Male deer are called bucks while females are known as doe. Bucks have big antlers whereas females lack one. If bucks lose antlers in fight they can regrow.
Where do white tailed deer live? White-tailed deer live in a wide variety of habitats such as broadleaf forests, tropical forests, subtropical dry, mixed deciduous forests, wooded lowlands, savanna woodlands, riparian corridors, and open prairie.

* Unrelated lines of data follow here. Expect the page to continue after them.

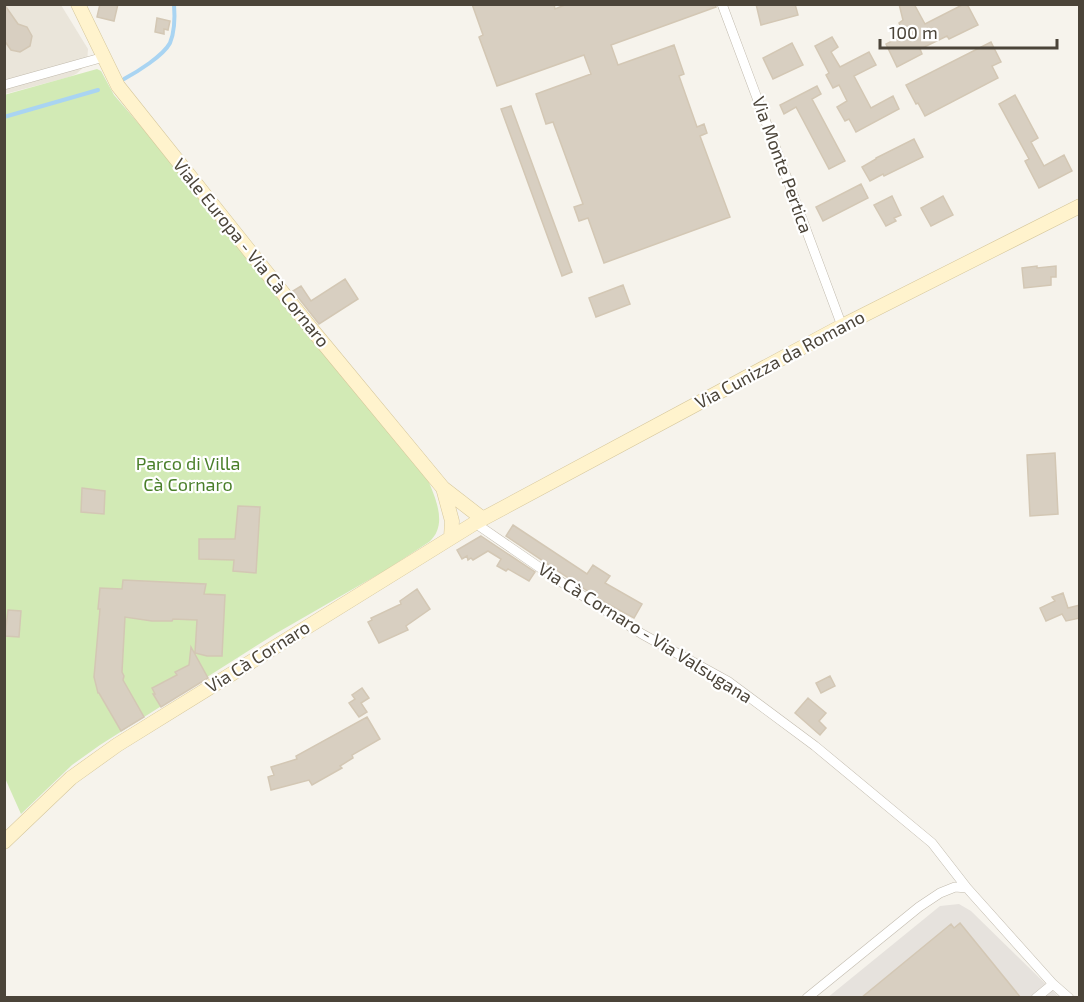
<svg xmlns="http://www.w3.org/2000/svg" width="1084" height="1002" viewBox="0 0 1084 1002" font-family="'Exo 2',sans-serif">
<rect width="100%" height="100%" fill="#f6f3ec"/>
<!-- residential -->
<path fill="#eae5da" d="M5,5h56l27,44 -1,13 -2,4 -9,8 -7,3 -64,17z"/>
<!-- industrial -->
<path fill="#e6e2dd" d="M959,904l12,7 88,86 -232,1 113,-92z"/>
<!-- green -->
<path fill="#d2eab5" d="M97,69l4,2 13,24 79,92 235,293c8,19 20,46 1,62l-43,28 -111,64 -175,111 -28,20 -51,49 -17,-38v-681z"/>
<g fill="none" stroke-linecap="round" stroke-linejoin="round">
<!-- stream -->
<path stroke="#a9d4f2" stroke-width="4" d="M124,79c13,-7 39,-23 46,-36 5,-12 5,-26 4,-39
M4,117l94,-27"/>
</g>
<!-- building -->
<path fill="#d8cfc1" stroke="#d3c7b4" stroke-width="1.5" d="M4,4l14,20 9,3 5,9 -2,10 -10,6 -9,-2 -7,-10z
M100,4h18l-4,17 -17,-4z
M472,4h82l1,5 12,-5h148l1,3 -105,38 7,20 56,-20 10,29 -5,2 18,51 7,-3 3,9 -7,3 30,81 -126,46 -16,-45 -9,3 -5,-14 9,-3 -30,-82 -7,2 -10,-30 55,-20 -7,-19 -87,31 -18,-49 4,-2z
M756,4h39l3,11 -37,10z
M899,4h15l11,20 39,-20h3l11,21 -29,14 -2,-3 -27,13 2,5 -25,13 -11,-23 18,-9 -5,-12 4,-3z
M157,18l13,3 -2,9 -4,-1v5l-9,-2z
M832,37l6,10 -7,5 9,15 29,-15 7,13 -22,11 17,32 22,-12 6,13 -43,23 -7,-13 -4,2 -8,-14 10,-6 -8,-16 -6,3 -7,-13 3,-2 -14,-27z
M991,42l10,20 -9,4 6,12 -73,38 -7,-13 -2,1 -10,-19z
M792,43l11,22 -30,14 -10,-21z
M817,86l4,8 -9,5 33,62 -16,8 -33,-62 -12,7 -4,-9z
M1015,95l23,43 -7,4 13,24 20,-11 8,16 -33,17 -14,-27 4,-2 -30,-55z
M511,106l61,166 -10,4 -61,-167z
M914,139l9,18 -39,19 -1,-2 -13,7 -8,-14 14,-8v-1z
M861,184l7,14 -45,23 -7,-14z
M892,196l9,19 -7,3 2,3 -10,5 -12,-21z
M943,196l10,19 -22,11 -10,-18z
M1037,266v2l19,-2v11h-5v8l-27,3 -2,-20z
M345,279l13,20 -39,25 -26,-33 8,-5 10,15z
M623,285l7,19 -34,13 -7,-19z
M1055,453l3,61 -28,2 -3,-61z
M82,488l23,3 -1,23 -23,-2z
M238,506l22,1 -4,66 -23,-2 1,-11 -35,-1v-20h36z
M513,525l74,49 6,-9 17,11 -5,7 37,21 -8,14 -30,-16 -98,-66z
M481,536l54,36 -6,9 -21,-12 -2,2 -9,-5 4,-7 -13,-8 -15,9 -2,-2 -3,2 -1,-4 -5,3 -5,-9z
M123,580l83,4 -2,10 21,1 -3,61h-15l-12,-3 2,-33 -24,-1 -1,2h-20l-27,-4 -3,55 2,4 -1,4 21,37 -23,14 -22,-38h-1l-4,-16 6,-68h-2l2,-21 22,1z
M417,589l13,20 -24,17 2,4 -29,13 -11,-21 4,-2 -1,-2 30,-14 -1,-3z
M1063,593l5,15 12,-3v13l-14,3 -4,-7 -16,7 -6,-13 15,-7 -3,-4z
M8,610l13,1 -2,26 -14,-1z
M191,647l17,31 -47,29 -8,-13h2l-3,-6 25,-13 -2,-3 14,-7z
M830,676l5,10 -14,7 -5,-10z
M362,688l7,10 -8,5 6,9 -8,5 -10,-14 6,-4 -3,-4z
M808,698l18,15 -7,8 7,7 -6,7 -25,-22z
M367,717l13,22 -28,16 1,3 -13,8 2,2 -30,17 -3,-5 -38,10 -3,-13 6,-2 -3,-8 26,-8 -1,-3z
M960,923l61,75h-160l90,-74 3,4z"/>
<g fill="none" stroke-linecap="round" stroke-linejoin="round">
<defs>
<path id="street" d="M722,4l120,322
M4,85l100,-28
M475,523l74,51 93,60 87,48 86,64 117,97 35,45 86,96 16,14
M807,998l112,-91 21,-14 15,-6 12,1
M1036,998l17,-14"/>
<path id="secondary" d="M78,4l40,82 196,246 129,156 40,31
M443,488l9,33 -1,16
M4,842l67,-64 46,-33 358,-222 367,-197 238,-120"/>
</defs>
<!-- street casing -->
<use href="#street" stroke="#c2bbae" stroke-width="10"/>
<!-- secondary casing -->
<use href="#secondary" stroke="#d6c79b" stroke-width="15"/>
<!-- street -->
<use href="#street" stroke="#fff" stroke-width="9"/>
<!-- secondary -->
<use href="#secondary" stroke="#fff3cd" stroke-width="14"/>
</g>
<g text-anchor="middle" stroke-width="4.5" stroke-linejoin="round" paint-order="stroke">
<!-- street labels -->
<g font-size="18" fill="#4b4439" stroke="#fff">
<text transform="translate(782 165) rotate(70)" y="6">Via Monte Pertica</text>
<text transform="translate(251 253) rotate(51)" y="6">Viale Europa - Via Cà Cornaro</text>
<text transform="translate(780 360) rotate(-28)" y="6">Via Cunizza da Romano</text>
<text transform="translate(645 633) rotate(32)" y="6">Via Cà Cornaro - Via Valsugana</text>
<text transform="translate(258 657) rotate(-32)" y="6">Via Cà Cornaro</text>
</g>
<!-- park labels -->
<g font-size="18" fill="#4a7f2a" stroke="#fff">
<text x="188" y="470">Parco di Villa<tspan x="188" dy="21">Cà Cornaro</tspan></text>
</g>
</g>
<!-- border -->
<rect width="1084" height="1002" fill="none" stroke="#4b4439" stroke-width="12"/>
<!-- scale -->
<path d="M880 39v9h177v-9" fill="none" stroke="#4b4439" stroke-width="3"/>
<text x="889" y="39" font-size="18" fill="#4b4439" stroke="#ffffff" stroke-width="4.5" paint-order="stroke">100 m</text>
</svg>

They are found in the United States, Bolivia, Mexico, Peru, South America, Rocky Mountains, northern Great Plains, Jamaica, South Dakota, Wyoming, Foothill grasslands, and Montana Valley.
What do white tailed deer eat? White-tailed deer eat shoots, grasses, legumes, plants, cacti, leaves, prairie forbs, fruits, acorns, mushrooms, and poison ivy.
The female produces 1 – 3 babies (fawns) in May or June. The fawns weigh 44 – 77 pounds at birth. They will be independent after 56 – 70 days.
White tailed deer do not only produce sounds to communicate—they use body language such as raising their tails or scent to send signals. They have a sound like squeal, short grunt, or bleat.
White tailed deer predators: They have many predators in the wild including American alligators, bobcats, wolves, jaguars, corvids, coyotes, cougars, bears, Canada lynx, and wolverines. Although less so often bald eagles and golden eagles can also prey on white-tailed deer fawn.
The population of white tailed deer in the United States is estimated at 30 million.